Ignacio Marco-Gardoqui-El Correo
- Un año después de que Draghi propusiera su plan para recuperar capacidad de competir, solo se ha invertido un 5% de lo necesario
Competir es algo desagradable, no gusta… salvo a los que ganan, claro. A los demás les da miedo, les repele y encuentran siempre argumentos para evitarlo. Suena a enfrentamiento, a pelea y a egoísmo. A los países tampoco les gusta, pero están obligados a ser competitivos… si quieren sobrevivir. Es una exigencia dura y permanente, que nos acompaña desde la mañana a la noche. Cada vez que elegimos, ponemos a competir a los distintos oferentes que pugnan por nuestra elección, de un producto o de un servicio.
A todos nos encantaría vivir en un mundo ideal en el que la bondad, la generosidad y la solidaridad fuesen las claves del comportamiento humano. En el que no hubiese enfrentamientos, disputas ni peleas. En el que las diferencias se solucionasen de manera amistosa, sin enfrentamientos, ni guerras. En el que Israel se entendiese con Hamas y Zelensky se diera un abrazo con Putin. Pero es mejor despertarse y ser conscientes de la realidad, que en el estadio actual de la evolución humana es más cruel.

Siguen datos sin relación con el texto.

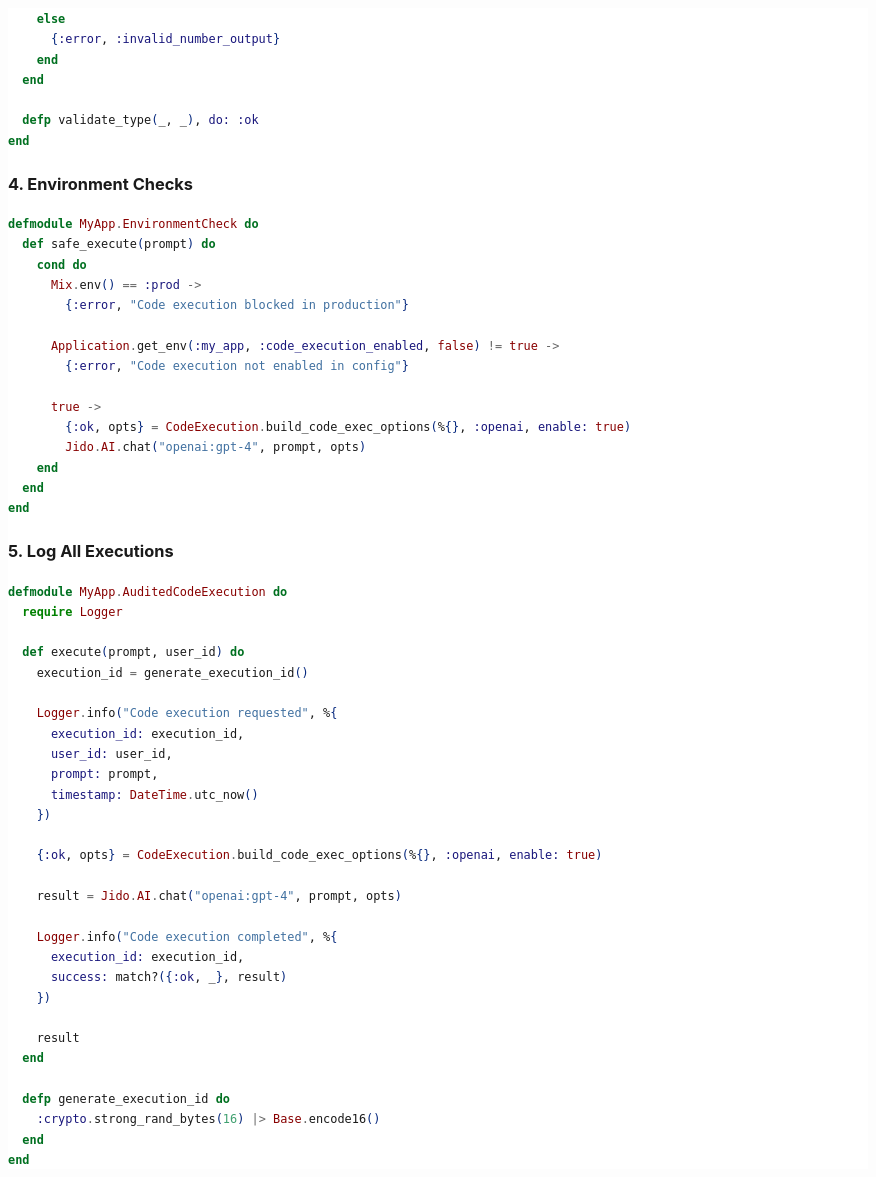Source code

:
 ```elixir
    else
      {:error, :invalid_number_output}
    end
  end

  defp validate_type(_, _), do: :ok
end
```

### 4. Environment Checks

```elixir
defmodule MyApp.EnvironmentCheck do
  def safe_execute(prompt) do
    cond do
      Mix.env() == :prod ->
        {:error, "Code execution blocked in production"}

      Application.get_env(:my_app, :code_execution_enabled, false) != true ->
        {:error, "Code execution not enabled in config"}

      true ->
        {:ok, opts} = CodeExecution.build_code_exec_options(%{}, :openai, enable: true)
        Jido.AI.chat("openai:gpt-4", prompt, opts)
    end
  end
end
```

### 5. Log All Executions

```elixir
defmodule MyApp.AuditedCodeExecution do
  require Logger

  def execute(prompt, user_id) do
    execution_id = generate_execution_id()

    Logger.info("Code execution requested", %{
      execution_id: execution_id,
      user_id: user_id,
      prompt: prompt,
      timestamp: DateTime.utc_now()
    })

    {:ok, opts} = CodeExecution.build_code_exec_options(%{}, :openai, enable: true)

    result = Jido.AI.chat("openai:gpt-4", prompt, opts)

    Logger.info("Code execution completed", %{
      execution_id: execution_id,
      success: match?({:ok, _}, result)
    })

    result
  end

  defp generate_execution_id do
    :crypto.strong_rand_bytes(16) |> Base.encode16()
  end
end
```
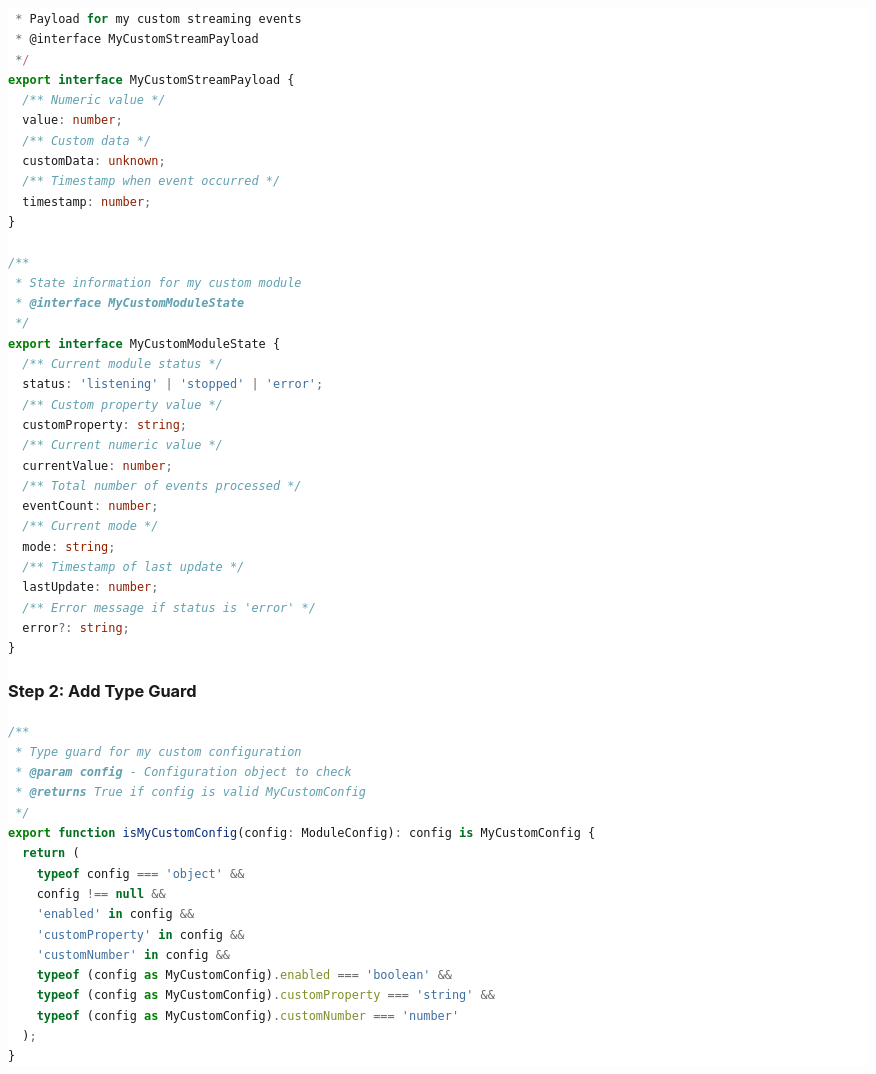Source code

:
 ```typescript
 * Payload for my custom streaming events
 * @interface MyCustomStreamPayload
 */
export interface MyCustomStreamPayload {
  /** Numeric value */
  value: number;
  /** Custom data */
  customData: unknown;
  /** Timestamp when event occurred */
  timestamp: number;
}

/**
 * State information for my custom module
 * @interface MyCustomModuleState
 */
export interface MyCustomModuleState {
  /** Current module status */
  status: 'listening' | 'stopped' | 'error';
  /** Custom property value */
  customProperty: string;
  /** Current numeric value */
  currentValue: number;
  /** Total number of events processed */
  eventCount: number;
  /** Current mode */
  mode: string;
  /** Timestamp of last update */
  lastUpdate: number;
  /** Error message if status is 'error' */
  error?: string;
}
```

### Step 2: Add Type Guard

```typescript
/**
 * Type guard for my custom configuration
 * @param config - Configuration object to check
 * @returns True if config is valid MyCustomConfig
 */
export function isMyCustomConfig(config: ModuleConfig): config is MyCustomConfig {
  return (
    typeof config === 'object' &&
    config !== null &&
    'enabled' in config &&
    'customProperty' in config &&
    'customNumber' in config &&
    typeof (config as MyCustomConfig).enabled === 'boolean' &&
    typeof (config as MyCustomConfig).customProperty === 'string' &&
    typeof (config as MyCustomConfig).customNumber === 'number'
  );
}
```
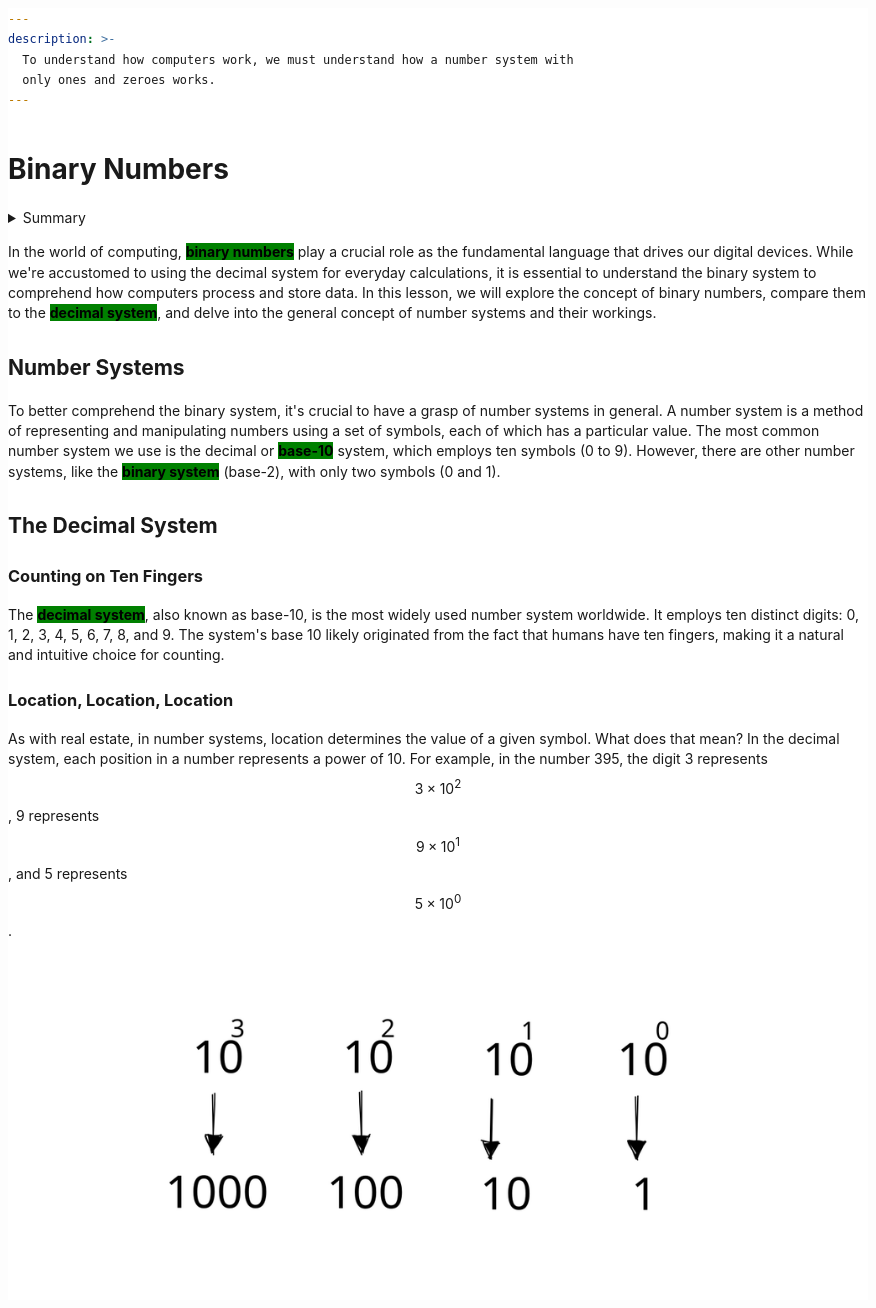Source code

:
 ```yaml
---
description: >-
  To understand how computers work, we must understand how a number system with
  only ones and zeroes works.
---
```


# Binary Numbers

<details><summary>Summary</summary></details>

In the world of computing, <mark style="background-color:green;">**binary numbers**</mark> play a crucial role as the fundamental language that drives our digital devices. While we're accustomed to using the decimal system for everyday calculations, it is essential to understand the binary system to comprehend how computers process and store data. In this lesson, we will explore the concept of binary numbers, compare them to the <mark style="background-color:green;">**decimal system**</mark>, and delve into the general concept of number systems and their workings.

## Number Systems

To better comprehend the binary system, it's crucial to have a grasp of number systems in general. A number system is a method of representing and manipulating numbers using a set of symbols, each of which has a particular value. The most common number system we use is the decimal or <mark style="background-color:green;">**base-10**</mark> system, which employs ten symbols (0 to 9). However, there are other number systems, like the <mark style="background-color:green;">**binary system**</mark> (base-2), with only two symbols (0 and 1).

## The Decimal System

### Counting on Ten Fingers

The <mark style="background-color:green;">**decimal system**</mark>, also known as base-10, is the most widely used number system worldwide. It employs ten distinct digits: 0, 1, 2, 3, 4, 5, 6, 7, 8, and 9. The system's base 10 likely originated from the fact that humans have ten fingers, making it a natural and intuitive choice for counting.

### Location, Location, Location

As with real estate, in number systems, location determines the value of a given symbol. What does that mean? In the decimal system, each position in a number represents a power of 10. For example, in the number 395, the digit 3 represents $$3\times 10^2$$, 9 represents $$9\times 10^1$$, and 5 represents $$5\times 10^0$$.

<img src="../../.gitbook/assets/file.excalidraw (10) (1) (1).svg" alt="" class="gitbook-drawing">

Europa está mal. Su industria está mal, su siderurgia está mal, su química está mal, sus cuentas públicas están destrozadas, sus gobiernos perdidos, su ciudadanía enfadada y enfrentada y sus políticos desorientados. ¿Y sabe lo peor? Está mal, pero va a estar aún peor. Su enfermedad está diagnosticada e, incluso, tiene una terapia bien conocida que todo el mundo considera adecuada. Porque la enfermedad tiene nombre. Se trata de una grave carencia de capacidad de competir. Doctores como Draghi y Letta han prescrito un tratamiento eficaz para curarla. Aunque eso de curarla suene a excesivamente pretencioso y acaso demasiado optimista, pues es muy posible que haya avanzado tanto que carezca de cura y seamos ya incapaces de atajarla.
Hace un año, Mario Draghi propuso un plan ambicioso que contemplaba la inyección de muchos cientos de millones de euros con carácter anual, que estarían destinados a promover inversiones para ayudar a recuperar la competitividad perdida. Era ambicioso, muy ambicioso y, quizás, irrealizable. Tenía serios problemas de financiación, una vez que los países miembros de la Unión Europea están siempre dispuestos a compartir gastos, pero no a emitir deuda mancomunada. Máxime cuando ahora es necesario asumir gastos de defensa inesperados para enfrentarse al desafío que supone la amenaza rusa.
Luego la cosa se complicó aún más. La llegada de Donald Trump a la presidencia americana y sus obsesiones de poder trajeron nubosidad en forma de desafíos arancelarios que ponen más en cuestión la posición competitiva europea y sacan a a la superficie sus carencias. Demasiados problemas juntos.
Ha pasado un año y Draghi ha realizado una puesta al día de sus estimaciones. La cosa no va a mejor. Va a peor. Se ha invertido poco más que el 5% de lo necesario, de manera que si antes necesitábamos 800.000 millones de euros al año, ahora nos dice que serán necesarios 1,2 billones de euros. Si antes teníamos dificultades para encontrarlos, ahora que ningún país quiere reducir gastos, ni le cuento.
Da la impresión de que la Unión Europea ha preferido ocuparse de los problemas urgentes antes de atajar los problemas importantes. Draghi asegura que «la inacción compromete nuestra competitividad y amenaza ya nuestra soberanía;el modelo de crecimiento europeo se desvanece y las vulnerabilidades aumentan». Pero no solo es un problema de costes excesivos, en un mercado demasiado fragmentado. Es un problema de índole social más que económico. Es un problema de deseos y necesidades. De ansia de control y de seguridad y de aversión a la iniciativa personal y a la inversión productiva. Conoce a alguien que esté dispuesto crear hoy una empresa en Francia, o en Bélgica con su cúmulo de leyes, regulaciones, permisos y controles, con su desajuste entre derechos y deberes.